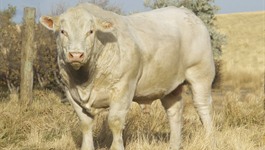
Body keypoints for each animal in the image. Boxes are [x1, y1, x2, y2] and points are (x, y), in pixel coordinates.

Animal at [39, 2, 214, 149]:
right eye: (63, 31)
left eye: (90, 31)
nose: (76, 54)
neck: (85, 80)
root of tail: (186, 12)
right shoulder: (70, 91)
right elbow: (85, 123)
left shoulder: (123, 87)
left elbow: (115, 121)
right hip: (170, 86)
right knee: (174, 112)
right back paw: (174, 145)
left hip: (201, 74)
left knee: (203, 107)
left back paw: (209, 140)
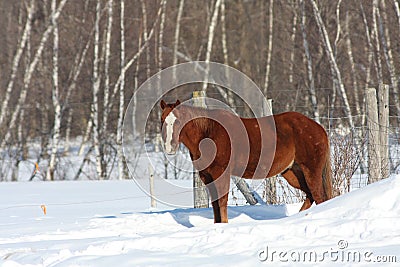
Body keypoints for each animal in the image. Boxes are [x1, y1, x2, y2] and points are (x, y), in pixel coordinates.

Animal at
• • • • •
**TRY IT:**
Wherever the word "right" appears in the listing, copy the line that holds it.

**TASK RESULT:**
right eye: (63, 31)
right shoulder: (70, 91)
right elbow: (85, 123)
right hip: (170, 86)
right knee: (174, 112)
right back paw: (174, 145)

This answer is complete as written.